[演習課題]
[A] ペット避難についての文章のうち、「東日本大震災の時,飼い犬や飼」から「像や出版物として記録された)」までを、両端も含めて一字一句そのまま書き写すこと。
[B] ペット避難についての文章の最後の文に続けて、その先を書き進めること。
++++ 提示文 ++++
石川県輪島市河井町で喫茶店を営む杉窪甲子郎さん(74)は倒壊した建物が並ぶ通りで、愛犬「まめ」を散歩させていた。杉窪さんは店舗兼自宅でまめの面倒を見ながら、自身は輪島中学校に妻(72)と避難している。自宅は外壁がはがれて傾き、住めない状態。「避難所に犬を連れて行くのは申し訳ない」と裏口の玄関に犬小屋を置いた。
……(中略)……
 今後の生活について「インフラがズタズタの輪島からはしばらく離れないといけないと思う」と話し、「犬を飼った以上は置いてはいけない。2次避難所には一緒に行きたい」と望む。
 市によると、市内48カ所の指定避難所のうち、ペットと同行できるスペースがあるのは9日午後3時現在、輪島高校のみだった。》(引用文中の文字の着色強調は当ブログの筆者が行った)
 
 引用文中の杉窪さんが《避難所に犬を連れて行くのは申し訳ない》と語ったのは理由がある.
 東日本大震災の時,飼い犬や飼い猫を連れて避難した人々は被災者たちから轟々たる非難を浴び,避難所には入れてもらえなかったのである.
 それ以前に,被災地域から避難所に集団で行くように自治体が手配したバスには,犬や猫を連れているひとは乗車拒否された.
 自家用車で犬や猫を連れて避難所にたどり着いた人たちは,避難所に入ることを拒否された.そのため,学校などの避難所では,クルマで生き物を同行した人たちは校庭で車中泊するしかなかった.
 このような状況では,自宅が完全に瓦解してしまった人たちは,断腸の思いで犬や猫にわずかな餌を残し,倒壊した自宅に彼らを棄てて行かざるを得なかった.(このようにして棄てられて被災地に遺された犬や猫たちの運命は,後にNHKの映像や出版物として記録された)
++++ データセット行 ++++
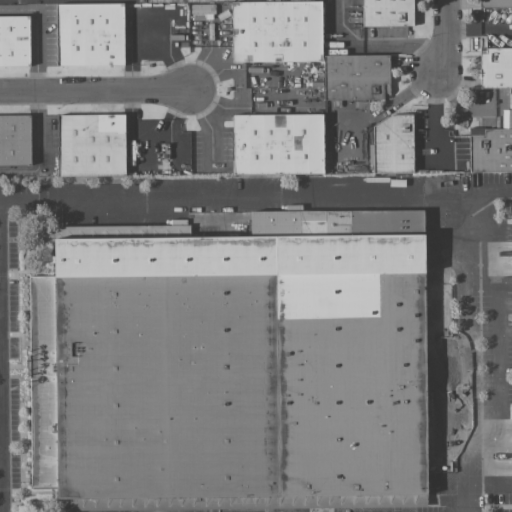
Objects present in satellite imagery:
building: (494, 3)
building: (496, 3)
building: (388, 12)
building: (386, 13)
building: (276, 31)
building: (277, 31)
building: (90, 34)
building: (90, 34)
road: (438, 35)
building: (14, 40)
building: (15, 40)
road: (373, 45)
building: (495, 67)
building: (496, 68)
building: (355, 76)
building: (356, 76)
road: (95, 92)
road: (432, 115)
building: (15, 140)
building: (15, 140)
building: (277, 143)
building: (91, 144)
building: (279, 144)
building: (392, 144)
building: (394, 144)
building: (92, 145)
building: (486, 149)
building: (491, 151)
road: (256, 199)
road: (461, 354)
building: (236, 360)
road: (500, 361)
building: (230, 367)
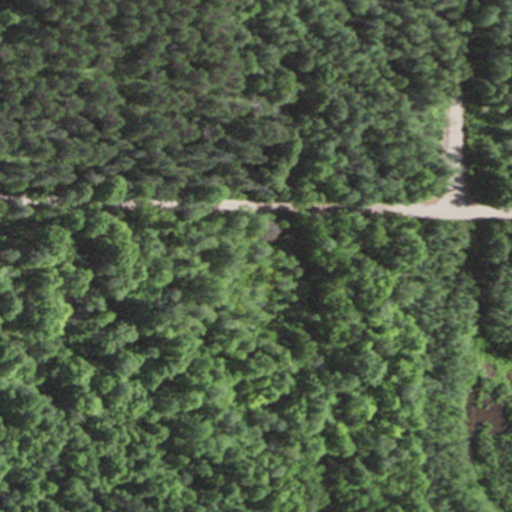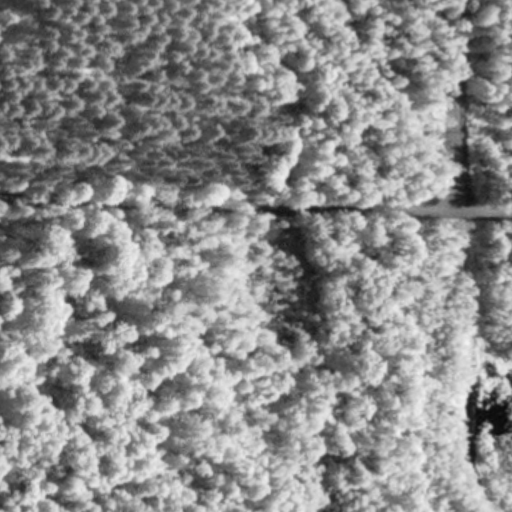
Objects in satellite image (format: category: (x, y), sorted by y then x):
road: (453, 105)
road: (255, 203)
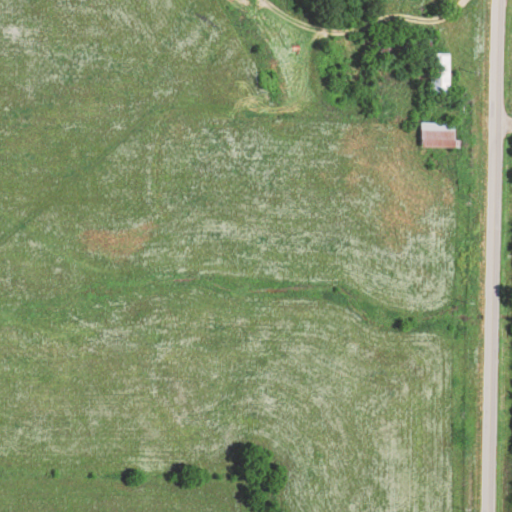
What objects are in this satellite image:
building: (436, 70)
building: (441, 72)
road: (503, 122)
building: (439, 137)
road: (491, 256)
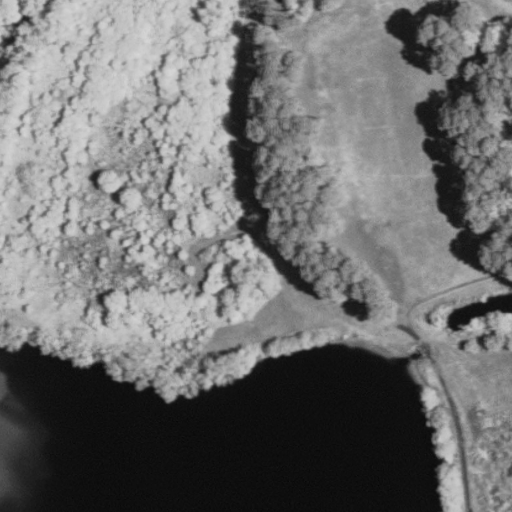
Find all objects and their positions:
road: (321, 278)
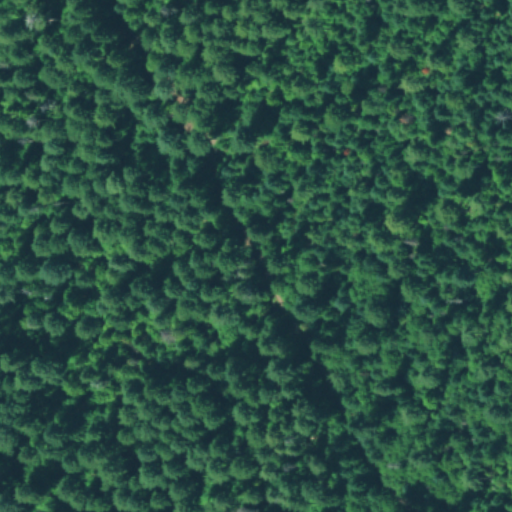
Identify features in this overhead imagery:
road: (150, 52)
road: (284, 314)
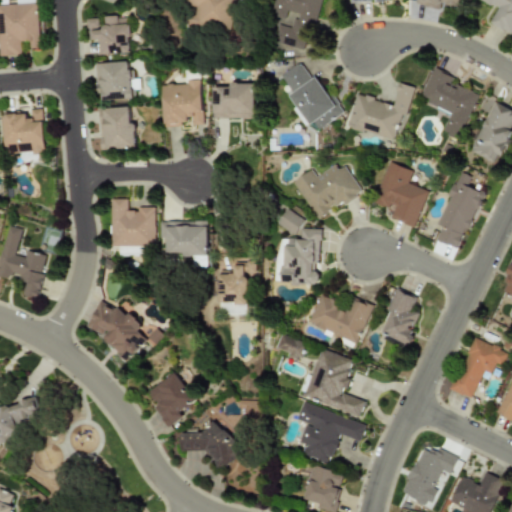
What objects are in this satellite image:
building: (365, 0)
building: (369, 0)
building: (25, 1)
building: (25, 1)
building: (437, 2)
building: (437, 3)
building: (297, 9)
building: (298, 9)
building: (215, 13)
building: (215, 13)
building: (502, 14)
building: (502, 15)
building: (18, 27)
building: (18, 28)
building: (111, 33)
building: (112, 34)
building: (294, 34)
building: (294, 34)
road: (443, 41)
road: (34, 81)
building: (115, 81)
building: (116, 81)
building: (311, 96)
building: (311, 97)
building: (449, 100)
building: (449, 100)
building: (234, 101)
building: (235, 101)
building: (182, 103)
building: (183, 104)
building: (380, 113)
building: (381, 114)
building: (117, 128)
building: (117, 129)
building: (24, 131)
building: (24, 132)
building: (494, 132)
building: (494, 132)
road: (136, 169)
road: (79, 173)
building: (326, 189)
building: (327, 189)
building: (399, 194)
building: (400, 194)
building: (457, 211)
building: (458, 212)
road: (221, 215)
building: (290, 222)
building: (290, 222)
building: (132, 227)
building: (132, 228)
building: (186, 237)
building: (186, 237)
building: (298, 257)
building: (299, 258)
road: (420, 261)
building: (23, 264)
building: (23, 264)
building: (507, 282)
building: (236, 283)
building: (507, 283)
building: (237, 284)
building: (400, 317)
building: (400, 317)
building: (339, 318)
building: (340, 318)
building: (117, 329)
building: (117, 329)
building: (290, 347)
building: (291, 347)
road: (437, 355)
building: (475, 366)
building: (476, 366)
building: (331, 382)
building: (331, 383)
building: (171, 397)
building: (172, 398)
building: (506, 403)
road: (117, 404)
building: (506, 404)
building: (15, 418)
building: (16, 418)
building: (324, 431)
road: (463, 431)
building: (324, 432)
building: (209, 444)
building: (210, 444)
park: (82, 462)
building: (426, 474)
building: (426, 475)
building: (323, 488)
building: (323, 488)
building: (476, 493)
building: (477, 493)
building: (6, 501)
building: (6, 501)
road: (184, 508)
building: (509, 508)
building: (510, 508)
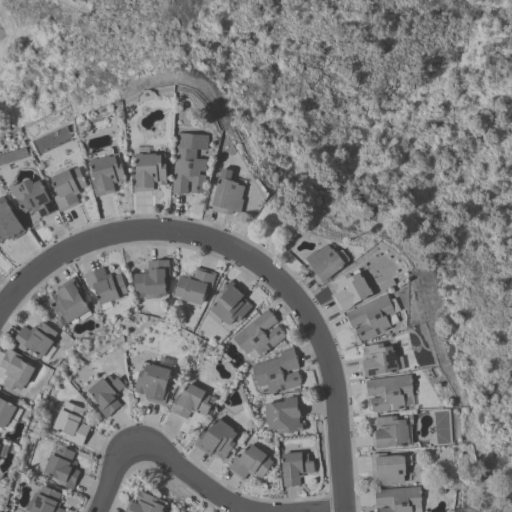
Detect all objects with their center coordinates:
building: (49, 139)
building: (224, 145)
building: (12, 155)
building: (187, 163)
building: (147, 169)
building: (187, 170)
building: (105, 171)
building: (148, 171)
building: (105, 174)
building: (66, 186)
building: (66, 187)
building: (226, 193)
building: (226, 194)
building: (31, 196)
building: (30, 199)
building: (8, 222)
road: (130, 235)
building: (322, 262)
building: (322, 263)
building: (151, 278)
building: (151, 279)
building: (104, 285)
building: (104, 285)
building: (192, 285)
building: (194, 285)
building: (348, 289)
building: (348, 290)
building: (68, 302)
building: (66, 303)
building: (229, 304)
building: (228, 306)
building: (373, 316)
building: (370, 317)
building: (259, 333)
building: (257, 335)
building: (33, 338)
building: (34, 338)
building: (376, 359)
building: (377, 359)
building: (14, 370)
building: (14, 370)
building: (277, 371)
building: (276, 372)
building: (151, 382)
building: (151, 382)
road: (333, 387)
building: (388, 391)
building: (387, 392)
building: (104, 393)
building: (105, 393)
building: (190, 401)
building: (191, 401)
building: (4, 412)
building: (8, 414)
building: (282, 415)
building: (283, 415)
building: (70, 422)
building: (71, 422)
building: (390, 430)
building: (392, 431)
building: (216, 438)
building: (215, 439)
building: (2, 447)
building: (2, 448)
building: (249, 462)
building: (249, 462)
building: (60, 466)
building: (61, 466)
building: (293, 467)
building: (294, 467)
building: (389, 467)
road: (197, 485)
building: (395, 498)
building: (398, 499)
building: (44, 500)
building: (45, 501)
building: (143, 503)
building: (144, 503)
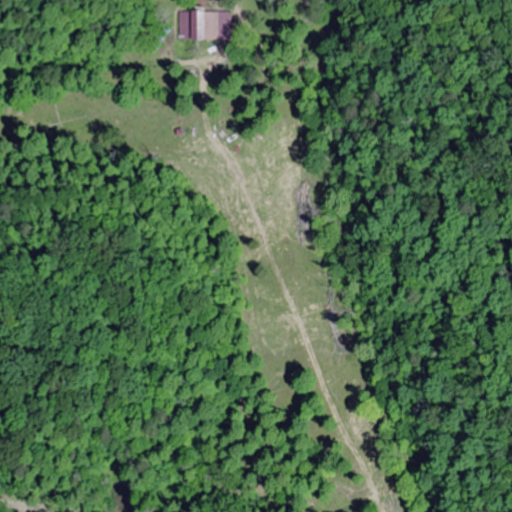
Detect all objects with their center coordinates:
building: (187, 24)
building: (211, 25)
++++
[解答]
[A]
東日本大震災の時,飼い犬や飼い猫を連れて避難した人々は被災者たちから轟々たる非難を浴び,避難所には入れてもらえなかったのである.
 それ以前に,被災地域から避難所に集団で行くように自治体が手配したバスには,犬や猫を連れているひとは乗車拒否された.
 自家用車で犬や猫を連れて避難所にたどり着いた人たちは,避難所に入ることを拒否された.そのため,学校などの避難所では,クルマで生き物を同行した人たちは校庭で車中泊するしかなかった.
 このような状況では,自宅が完全に瓦解してしまった人たちは,断腸の思いで犬や猫にわずかな餌を残し,倒壊した自宅に彼らを棄てて行かざるを得なかった.(このようにして棄てられて被災地に遺された犬や猫たちの運命は,後にNHKの映像や出版物として記録された)

[B]
 しかし中には「飼い犬や飼い猫は自分の家族だ,家族を捨てるくらいならここで一緒に死ぬ」と言って,避難所に行かず,半壊した家屋に犬や猫ととどまった人たちもいた.テレビの報道番組で放送されたその人たちの映像を私は今も覚えている.
 
 また,平成二十七年 (2015年) に環境省が発行し,同二十八年の熊本地震後に改定された《人とペットの災害対策ガイドライン》には次の記述がある.(平成三十年版 pdf はここ)
 
○「自助」、「共助」、「公助」
「自助」とは、自分で自分の身を助けること。他人に依頼せず、自らの力でことを成し遂げること。「共助」とは、互いに力をあわせて助け合うこと。「公助」とは、行政機関などの公的機関が援助すること、といった趣旨で用いられる。
 本書では、これらの考え方を、防災の面から以下のように仮定して用いる。
・「自助」:
「自分の命は自分で守る」という意味で防災の基本。特に発災直後の行動は、自身の安全を確保するために避難すべきか、そのまま留まるべきかの判断に始まり、自己が所有し管理するペットの安全確保や飼養も自助が原則となる。通常、災害時の対応は、自助が7割とも8割とも言われる。
・「共助」:
 企業、地域の集まりなどのコミュニティのメンバーが共に助けあうこと。自助による個人の安全の確保が前提条件となる。
・「公助」:
 行政機関による支援活動であり、初動が遅れる傾向にあるので、「公助」が開始されるまでは実質的に「自助」や「共助」が災害対応上の主体になる。なお、「公助」が開始された後も「自助」が原則となる。
 
災害への対応には、いわゆる「自助」、「共助」、「公助」があり、人の災害対策では、何よりも「自助」、次いで「共助」が基本だとされている。大規模な災害ともなれば、発生直後の「公助」に大きな役割を期待することが難しく、まずは「自助」により自分自身の身を守ることが必須になる。
 このことは、ペットの飼い主にとっても同じである。災害時に行われる行政機関による支援(公助)では、人の救護が基本であることから、災害の発生当初には、ペットフードや水などの支援ですら困難なことが多い。飼い主はこうした場合にあっても、ペットの安全と健康を守り、他者に迷惑をかけることなく、災害を乗り越えてペットを適正に飼養管理していく責務を負っている。したがって普段から、災害時に必要となる備えをし、地域社会に受け入れられるように、ペットを適正に飼養管理する必要がある。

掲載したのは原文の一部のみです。